To configure the use of the Cassandra persistor, at a minimum, you’ll need to specify connect.store.type=cassandra
. Here are the other options:
connect.store {
type = cassandra
endpoints = ["localhost:9042"]
local-datacenter = datacenter1
keyspace = thatdot
should-save-snapshots = true
should-create-tables = true # Whether or not to create tables if they don't already exist
should-create-keyspace = true # Whether or not to create the specified keyspace if it doesn't already exist
}
The settings other than type
are optional, and given here with their default values. This will be sufficient to connect to a Cassandra on localhost with the default configuration.
If the specified keyspace doesn’t already exist on the Cassandra cluster, it will be created on startup, by executing:
CREATE KEYSPACE IF NOT EXISTS thatdot WITH replication = {'class': 'SimpleStrategy', 'replication_factor': '1'}
The same goes for the tables in that keyspace that thatDot uses: journals
, snapshots
, and standing_queries
- they will be created on startup if they don’t already exist.
Server deployment
Self-hosted Cassandra
JDK8 is required. OpenJDK is recommended.
Instructions to install Cassandra from .deb
or .rpm
are on https://cassandra.apache.org/download/.
Data managed by Cassandra is stored in /var/lib/cassandra
. On EC2 instances with attached ephemeral storage (such as an I3 type, or an M4 with a “d” in the name), you may want to mount the the local SSD drive there.
Example setup:
sudo mkfs.xfs -L cassandra /dev/nvme1n1 # Or whatever the name of the attached emphemeral storage device is
sudo mkdir /var/lib/cassandra
And then add the following line to /etc/fstab
LABEL=cassandra /var/lib/cassandra xfs noatime,noquota 0 2
Here is the recommendation from DataStax for disk IO on EC2.
Configuration is in /etc/cassandra
(or /etc/cassandra/conf
on Amazon Linux 2). The main config file is cassandra.yml
.
The default config binds only to the localhost interface. To change this, change the value of the seeds setting from "127.0.0.1"
to the IP of the server. Then change rpc_address
and listen_address
to that as well, or just comment them out to have it auto-populate them based on the current hostname. Alternatively you can set rpc_interface
and listen_interface
. Technically you only need to change rpc_address
for a single-node cluster, as listen_address
is for other other Cassandra nodes to talk to this one, as opposed to rpc_address
, which is for Cassandra clients to issue queries on, but you may as well go ahead and change them both now.

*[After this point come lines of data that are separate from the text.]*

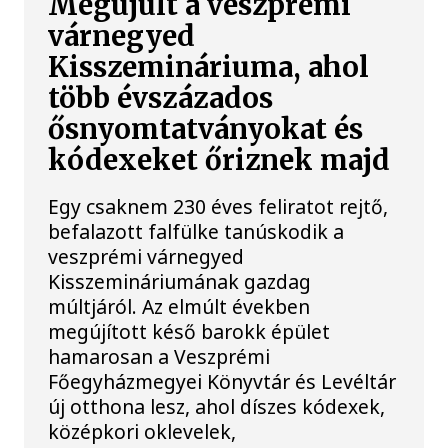
Megújult a veszprémi
várnegyed
Kisszemináriuma, ahol
több évszázados
ősnyomtatványokat és
kódexeket őriznek majd
Egy csaknem 230 éves feliratot rejtő,
befalazott falfülke tanúskodik a
veszprémi várnegyed
Kisszemináriumának gazdag
múltjáról. Az elmúlt években
megújított késő barokk épület
hamarosan a Veszprémi
Főegyházmegyei Könyvtár és Levéltár
új otthona lesz, ahol díszes kódexek,
középkori oklevelek,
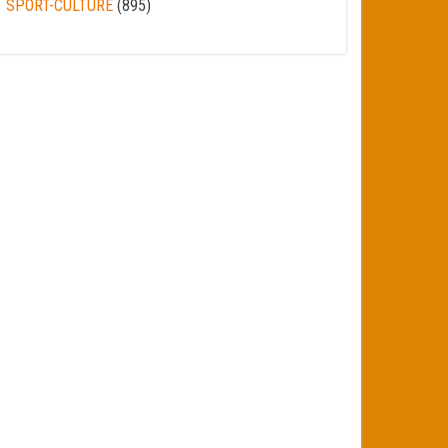
SPORT-CULTURE
(895)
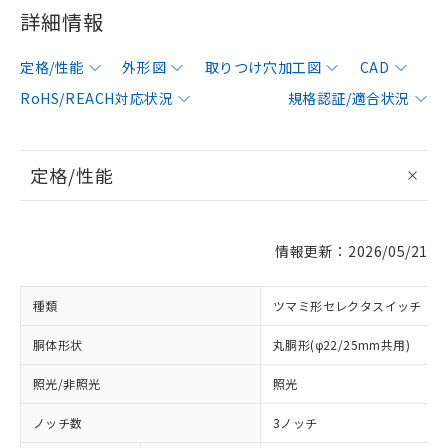
詳細情報
定格/性能
外形図
取りつけ穴加工図
CAD
RoHS/REACH対応状況
規格認証/適合状況
定格/性能
情報更新：2026/05/21
種類
ツマミ形セレクタスイッチ
胴体形状
丸胴形(φ22/25mm共用)
照光/非照光
照光
ノッチ数
3ノッチ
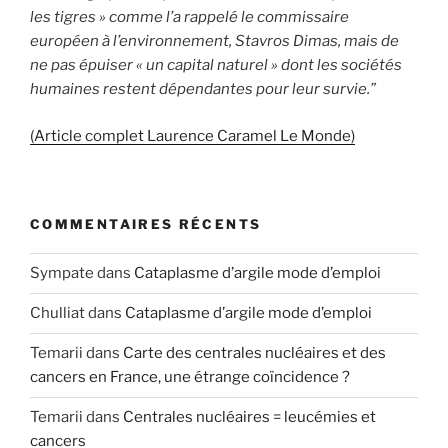
les tigres » comme l’a rappelé le commissaire
européen à l’environnement, Stavros Dimas, mais de
ne pas épuiser « un capital naturel » dont les sociétés
humaines restent dépendantes pour leur survie.”
(Article complet Laurence Caramel Le Monde)
COMMENTAIRES RÉCENTS
Sympate
dans
Cataplasme d’argile mode d’emploi
Chulliat
dans
Cataplasme d’argile mode d’emploi
Temarii
dans
Carte des centrales nucléaires et des
cancers en France, une étrange coïncidence ?
Temarii
dans
Centrales nucléaires = leucémies et
cancers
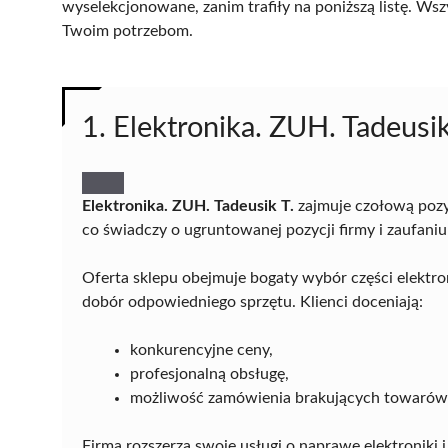
wyselekcjonowane, zanim trafiły na poniższą listę. Wsz
Twoim potrzebom.
1. Elektronika. ZUH. Tadeusik
Elektronika. ZUH. Tadeusik T.
zajmuje czołową pozy
co świadczy o ugruntowanej pozycji firmy i zaufaniu
Oferta sklepu obejmuje bogaty wybór części elektro
dobór odpowiedniego sprzętu. Klienci doceniają:
konkurencyjne ceny,
profesjonalną obsługę,
możliwość zamówienia brakujących towarów
Firma rozszerza swoje usługi o naprawę elektroniki 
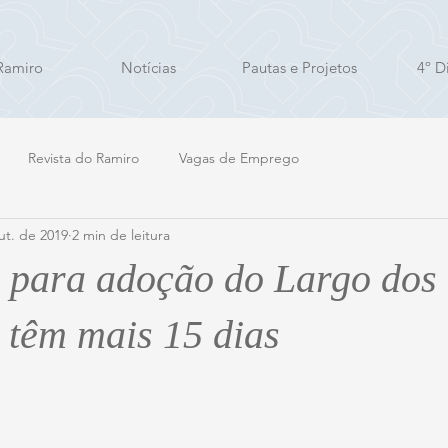
Ramiro
Notícias
Pautas e Projetos
4º Di
Revista do Ramiro
Vagas de Emprego
ut. de 2019
2 min de leitura
s para adoção do Largo dos
 têm mais 15 dias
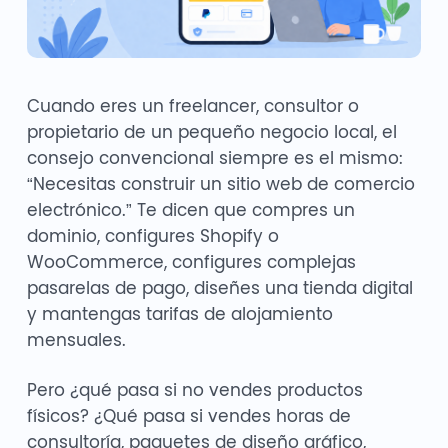
Cuando eres un freelancer, consultor o
propietario de un pequeño negocio local, el
consejo convencional siempre es el mismo:
“Necesitas construir un sitio web de comercio
electrónico.” Te dicen que compres un
dominio, configures Shopify o
WooCommerce, configures complejas
pasarelas de pago, diseñes una tienda digital
y mantengas tarifas de alojamiento
mensuales.
Pero ¿qué pasa si no vendes productos
físicos? ¿Qué pasa si vendes horas de
consultoría, paquetes de diseño gráfico,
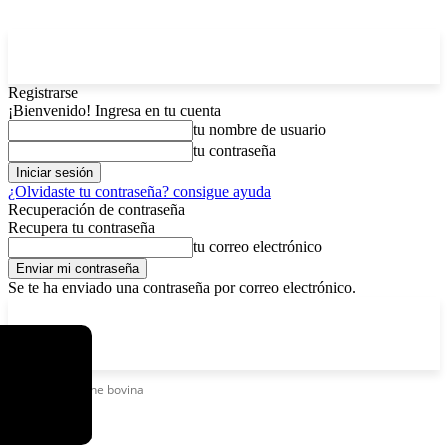
Registrarse
¡Bienvenido! Ingresa en tu cuenta
tu nombre de usuario
tu contraseña
¿Olvidaste tu contraseña? consigue ayuda
Recuperación de contraseña
Recupera tu contraseña
tu correo electrónico
Se te ha enviado una contraseña por correo electrónico.
C
lunes, agosto 10, 2026
Registrarse / Unirse
4.3
La Paz
Etiquetas
Carne bovina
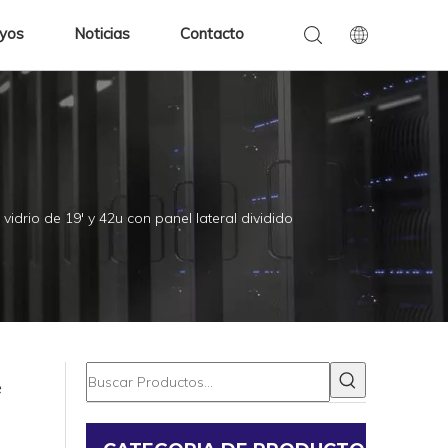
oyos
Noticias
Contacto
idrio de 19' y 42u con panel lateral dividido
e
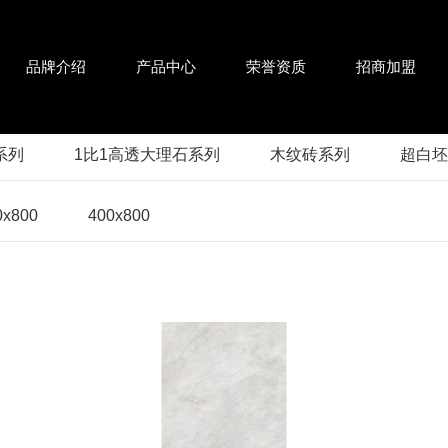
品牌介绍
产品中心
荣誉资质
招商加盟
系列
1比1高透大理石系列
木纹砖系列
超白坯
0x800
400x800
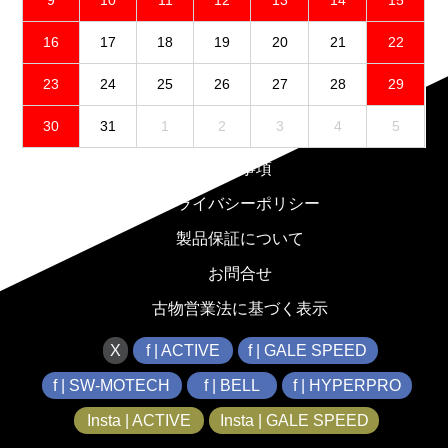
9
10
11
12
13
14
15
16
17
18
19
20
21
22
23
24
25
26
27
28
29
30
31
1
2
3
4
5
免責事項
プライバシーポリシー
製品保証について
お問合せ
古物営業法に基づく表示
X
f | ACTIVE
f | GALE SPEED
f | SW-MOTECH
f | BELL
f | HYPERPRO
Insta | ACTIVE
Insta | GALE SPEED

To set up a cluster, see https://docs.datastax.com/en/cassandra-oss/3.x/cassandra/initialize/initSingleDS.html.
You can edit Cassandra’s JVM options, e.g. max and min heap size, in jvm.options
.
Performance tweaks
- concurrent_compactors On SSD, set this to the number of CPU cores.
- compaction-throughput-mb-per-sec Suggested setting is 16-32 times the rate at which you’re inserting data.
Hosted Cassandra
Hosted options are also available from DataStax, Instaclustr, AWS, etc.